Ella lo miró con el ceño fruncido, había visto muchas amenazas reales en su vida como para asustarse de estas advertencias insignificantes.
“¿Captores?” dijo ella. ¿Es así como nos llama? Yo soy una mujer libre, por si no se había dado cuenta. Me podría ir de aquí ahora mismo si así lo decidiera”.
Él rió, haciendo un terrible ruido.
“¿Y hacia dónde iría? ¿De vuelta al Desierto?”
Él sonrió y negó con la cabeza.
“Puede que técnicamente sea libre de marchar”, añadió. “Pero permítame que le pregunte algo: cuando el mundo es un lugar hostil, ¿dónde la deja esto?”
Krohn gruñó con malicia y Gwen podía sentir que estaba a punto de saltar. Se sacudió la mano de Mardig de encima indignada y posó una mano en la cabeza de Krohn, reteniéndolo. Y entonces, cuando miró de nuevo a Mardig con una mirada asesina, tuvo una repentina percepción.

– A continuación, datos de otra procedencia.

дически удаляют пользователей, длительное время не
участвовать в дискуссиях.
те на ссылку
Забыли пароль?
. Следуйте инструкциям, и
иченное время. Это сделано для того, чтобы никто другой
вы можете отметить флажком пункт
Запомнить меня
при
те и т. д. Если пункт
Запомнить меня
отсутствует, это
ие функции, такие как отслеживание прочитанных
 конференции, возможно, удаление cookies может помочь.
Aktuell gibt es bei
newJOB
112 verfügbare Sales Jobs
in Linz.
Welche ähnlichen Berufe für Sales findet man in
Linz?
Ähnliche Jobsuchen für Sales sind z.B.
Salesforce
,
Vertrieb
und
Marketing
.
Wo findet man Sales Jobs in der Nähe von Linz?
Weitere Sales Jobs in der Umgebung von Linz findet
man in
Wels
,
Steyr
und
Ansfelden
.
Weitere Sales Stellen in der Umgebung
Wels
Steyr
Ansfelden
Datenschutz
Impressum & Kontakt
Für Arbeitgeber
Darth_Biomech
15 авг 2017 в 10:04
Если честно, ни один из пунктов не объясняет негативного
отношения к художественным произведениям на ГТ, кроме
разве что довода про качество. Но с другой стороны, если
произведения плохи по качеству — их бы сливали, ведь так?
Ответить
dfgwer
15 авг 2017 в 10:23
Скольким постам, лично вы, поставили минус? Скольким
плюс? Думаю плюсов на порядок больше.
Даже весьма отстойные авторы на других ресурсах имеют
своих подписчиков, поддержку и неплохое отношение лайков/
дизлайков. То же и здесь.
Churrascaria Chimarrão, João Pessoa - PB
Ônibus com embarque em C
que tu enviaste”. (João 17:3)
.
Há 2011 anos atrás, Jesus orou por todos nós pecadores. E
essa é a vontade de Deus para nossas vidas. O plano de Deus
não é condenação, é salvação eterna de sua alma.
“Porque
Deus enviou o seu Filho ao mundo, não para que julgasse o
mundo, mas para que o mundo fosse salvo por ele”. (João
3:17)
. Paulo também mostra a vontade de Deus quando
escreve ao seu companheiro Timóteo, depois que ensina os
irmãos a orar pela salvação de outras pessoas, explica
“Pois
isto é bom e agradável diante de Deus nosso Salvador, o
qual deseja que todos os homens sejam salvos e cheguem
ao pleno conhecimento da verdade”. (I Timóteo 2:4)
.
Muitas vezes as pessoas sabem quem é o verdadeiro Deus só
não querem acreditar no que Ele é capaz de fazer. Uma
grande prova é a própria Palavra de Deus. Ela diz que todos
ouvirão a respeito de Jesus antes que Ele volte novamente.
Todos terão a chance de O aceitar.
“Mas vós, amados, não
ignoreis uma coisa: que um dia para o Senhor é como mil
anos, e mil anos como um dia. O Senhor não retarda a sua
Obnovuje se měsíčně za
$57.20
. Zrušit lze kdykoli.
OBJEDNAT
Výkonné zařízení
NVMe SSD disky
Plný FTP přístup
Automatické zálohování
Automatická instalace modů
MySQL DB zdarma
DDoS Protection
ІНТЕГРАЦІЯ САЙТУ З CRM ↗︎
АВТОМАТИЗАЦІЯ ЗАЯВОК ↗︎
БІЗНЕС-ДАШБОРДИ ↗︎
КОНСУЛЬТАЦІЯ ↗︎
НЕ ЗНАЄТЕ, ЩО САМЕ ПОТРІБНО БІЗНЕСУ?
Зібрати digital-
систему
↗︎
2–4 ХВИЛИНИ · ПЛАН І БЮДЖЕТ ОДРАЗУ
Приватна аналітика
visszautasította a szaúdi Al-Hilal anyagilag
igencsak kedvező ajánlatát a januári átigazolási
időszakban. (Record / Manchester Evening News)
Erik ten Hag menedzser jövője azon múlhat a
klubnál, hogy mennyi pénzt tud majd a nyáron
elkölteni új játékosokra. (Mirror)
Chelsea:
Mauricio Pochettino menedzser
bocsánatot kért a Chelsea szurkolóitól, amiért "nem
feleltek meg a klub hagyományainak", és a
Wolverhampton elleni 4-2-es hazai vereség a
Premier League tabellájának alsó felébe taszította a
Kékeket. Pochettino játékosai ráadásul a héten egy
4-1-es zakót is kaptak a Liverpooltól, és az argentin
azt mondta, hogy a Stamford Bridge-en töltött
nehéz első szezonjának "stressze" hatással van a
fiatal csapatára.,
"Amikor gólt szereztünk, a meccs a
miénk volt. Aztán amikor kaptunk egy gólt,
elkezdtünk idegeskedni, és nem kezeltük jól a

“Dígame una cosa, Mardig”, dijo con la voz dura y fría,. “¿Por qué no está usted allá fuera, luchando con sus hermanos en el desierto? ¿A qué se debe que es usted el único que se ha quedado atrás? ¿Es que el miedo le domina?”
Él sonrió, pero bajo su sonrisa ella notaba la cobardía.
“La caballerosidad es para los estúpidos”, respondió él. “Estúpidos cómodos, que preparan el camino a los demás para que consigamos lo que queremos. Cuélguele el nombre de “caballerosidad” y los podrá usar como marionetas. A mí no pueden utilizarme tan fácilmente”.
Él lo miró, enojada.
“Mi marido y nuestros Plateados se ríen de un hombre como usted”, dijo ella. “No duraría ni dos minutos en el Anillo”.
Gwen miraba de él a la entrada que estaba tapando.
“Tiene dos opciones”, dijo ella. “Puede apartarse de mi camino, o Krohn tomará el desayuno que con tanto entusiasmo desea. Creo que su tamaño es perfecto para él”.